As greenhouse gas emissions continue to increase, so will the strength of the storms increase, warning Murakami, a climate scientist in the National Oceanic and Atmospheric Administration and lead author of the study. “Climate models around the world robustly project the more favorable conditions of tropical cyclones.”

However, the storm is not the only threat. Unlike pine trees and oak trees that grow 60-90 cm (25-35 inches) a year, dragon bloody trees creep up just 2-3 cm (about 1 inch) a year. By the time they reach maturity, many have already succumbed to insidious danger: goats.
The invasive species of Socotra, the free-roaming goat, eats up saplings before they grow. Outside the difficult-to-reach cliff, the only place where young dragon bloody trees can survive is in a protected nursery.
“The majority of the forests we’ve studied are what we call over-the-top.
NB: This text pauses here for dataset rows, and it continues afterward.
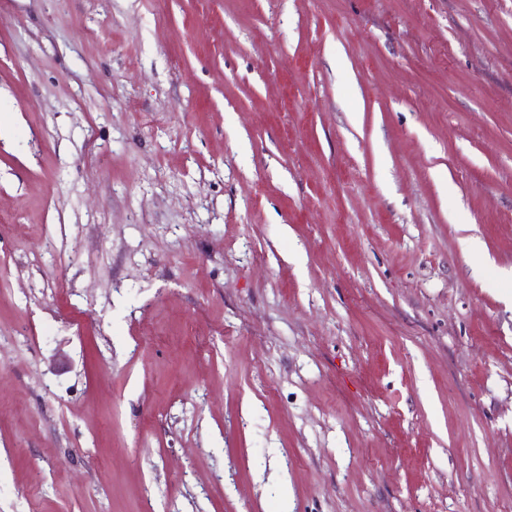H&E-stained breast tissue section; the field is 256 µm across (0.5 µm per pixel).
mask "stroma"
<instances>
[{"instance_id": "stroma-1", "label": "stroma", "mask_w": 512, "mask_h": 512, "mask_svg": "<svg viewBox=\"0 0 512 512\" xmlns=\"http://www.w3.org/2000/svg\"><path fill=\"white\" fill-rule=\"evenodd\" d=\"M512 0H0V512H512Z\"/></svg>"}]
</instances>
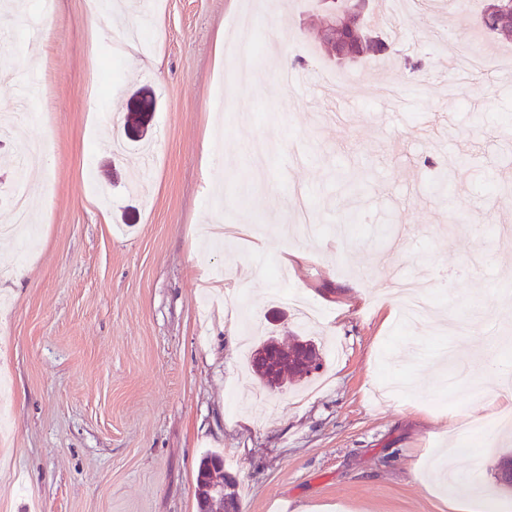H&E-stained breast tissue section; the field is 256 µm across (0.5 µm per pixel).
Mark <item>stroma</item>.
<instances>
[{
	"mask_svg": "<svg viewBox=\"0 0 512 512\" xmlns=\"http://www.w3.org/2000/svg\"><path fill=\"white\" fill-rule=\"evenodd\" d=\"M25 2L0 16V113L48 163L26 173L37 246L0 238V512H197L211 451L241 512H449L451 469L512 512V443L488 432L475 462L455 428L496 423L512 376V38L482 31L486 0L447 40L430 0L388 52L343 62L318 48L317 0L274 20L269 0H126L132 49L88 0H56L36 50ZM240 32L264 45L252 83L215 60ZM270 44L303 85L267 90ZM451 53L490 65L436 77ZM142 88L146 161L124 134ZM266 137L265 189L242 200ZM389 266L432 283L427 320L403 321ZM270 331L321 344L320 373L264 387L248 346ZM215 460L220 461V468H216L213 463ZM224 457L216 452L205 454L198 465L197 476H196V492L203 486L208 480L213 478H223L224 474Z\"/></svg>",
	"mask_w": 512,
	"mask_h": 512,
	"instance_id": "stroma-1",
	"label": "stroma"
}]
</instances>
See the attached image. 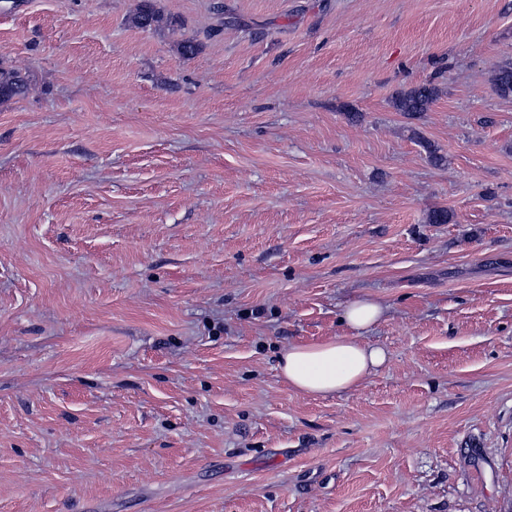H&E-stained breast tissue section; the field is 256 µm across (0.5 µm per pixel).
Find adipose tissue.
I'll return each instance as SVG.
<instances>
[{
    "label": "adipose tissue",
    "instance_id": "1",
    "mask_svg": "<svg viewBox=\"0 0 512 512\" xmlns=\"http://www.w3.org/2000/svg\"><path fill=\"white\" fill-rule=\"evenodd\" d=\"M385 311V305L371 297L347 304L341 315L347 334L294 342L280 351L277 365L283 380L290 389L309 396L359 388L385 363L384 350L364 339L365 332L382 319Z\"/></svg>",
    "mask_w": 512,
    "mask_h": 512
}]
</instances>
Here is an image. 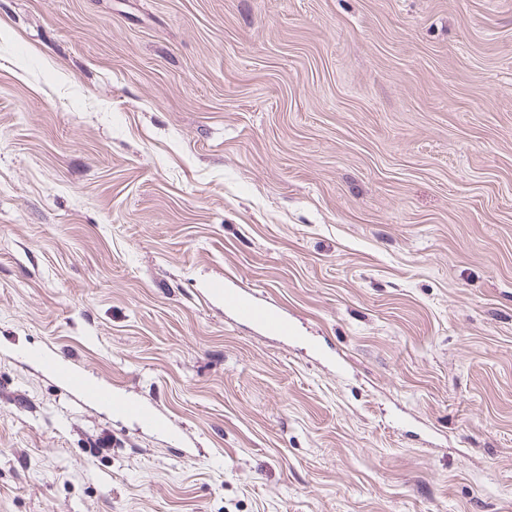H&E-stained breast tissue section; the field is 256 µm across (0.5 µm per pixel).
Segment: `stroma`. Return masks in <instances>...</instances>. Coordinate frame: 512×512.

There are no young trees, there are no seedlings,” said Alan Forest, a biodiversity scientist at the Royal Botanical Gardens’ Middle Eastern Plant Centre for Edinburgh. “So you’re not having a lot of regeneration happening because old trees are almost dying.”
The Kiebani family nursery is one of several important enclosures that eliminate goats and allow seedlings to grow uninterrupted.
“In these nursery and enclosures, the vegetation breeding and age structure are much better,” Forest said. “Therefore, it’s resilient to climate change.”

However, such conservation efforts are complicated by Yemen’s deadlock civil war. The conflict has spilled across the country’s borders, with the rebels of Hoothi (Shia groups supported by Iran), a Saudi Arabia-backed internationally recognized government battle. Houthi’s attacks on Israel and commercial transport in the Red Sea have led to retaliation from Israeli and Western troops, further destabilizing the region.
“The Yemeni government currently has 99 issues,” said Abdul Rahman al-Eliani, an advisor to Gulf State Analysis, a Washington-based risk consulting firm. “Policymakers are focused on stabilizing the country and ensuring critical services like electricity and water. Addressing climate issues is a luxury.”
With little national support, conservation efforts are primarily left to Sokotran. However, local resources are rare, according to Sami Mubarak, the island’s ecotourism guide.
Mubarak gestures towards the diagonal fence post of the Kiebani Family Nursery, strung along with flimsy wires. The enclosures only last a few years before wind and rain broke them. Funding for a sturdy nursery with cement fence posts will go a long way, he said.
“We only have a few small environmental projects right now. That’s not enough,” he said. “We need local and central governments in Yemen to make protection a priority.”